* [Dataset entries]
.....
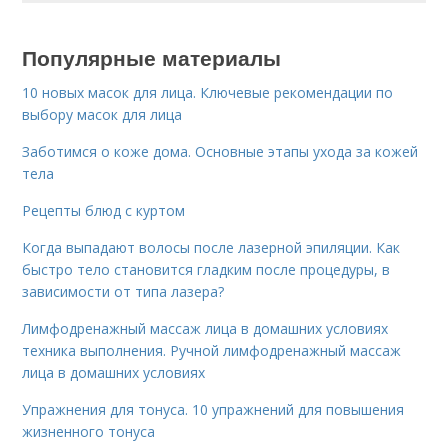
Популярные материалы
10 новых масок для лица. Ключевые рекомендации по
выбору масок для лица
Заботимся о коже дома. Основные этапы ухода за кожей
тела
Рецепты блюд с куртом
Когда выпадают волосы после лазерной эпиляции. Как
быстро тело становится гладким после процедуры, в
зависимости от типа лазера?
Лимфодренажный массаж лица в домашних условиях
техника выполнения. Ручной лимфодренажный массаж
лица в домашних условиях
Упражнения для тонуса. 10 упражнений для повышения
жизненного тонуса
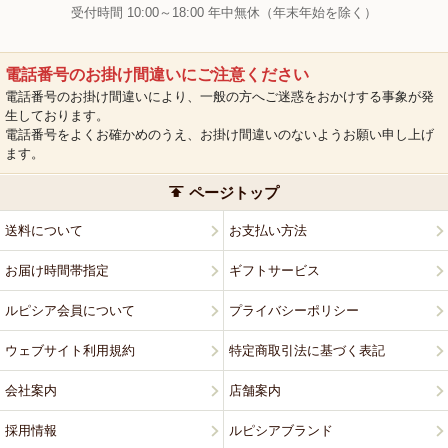
受付時間 10:00～18:00 年中無休（年末年始を除く）
電話番号のお掛け間違いにご注意ください
電話番号のお掛け間違いにより、一般の方へご迷惑をおかけする事象が発
生しております。
電話番号をよくお確かめのうえ、お掛け間違いのないようお願い申し上げ
ます。
ページトップ
送料について
お支払い方法
お届け時間帯指定
ギフトサービス
ルピシア会員について
プライバシーポリシー
ウェブサイト利用規約
特定商取引法に基づく表記
会社案内
店舗案内
採用情報
ルピシアブランド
.....
* [Task details] Look over the records above and filter for each line with the word "домашних".

* [Exercise solution]
Лимфодренажный массаж лица в домашних условиях
лица в домашних условиях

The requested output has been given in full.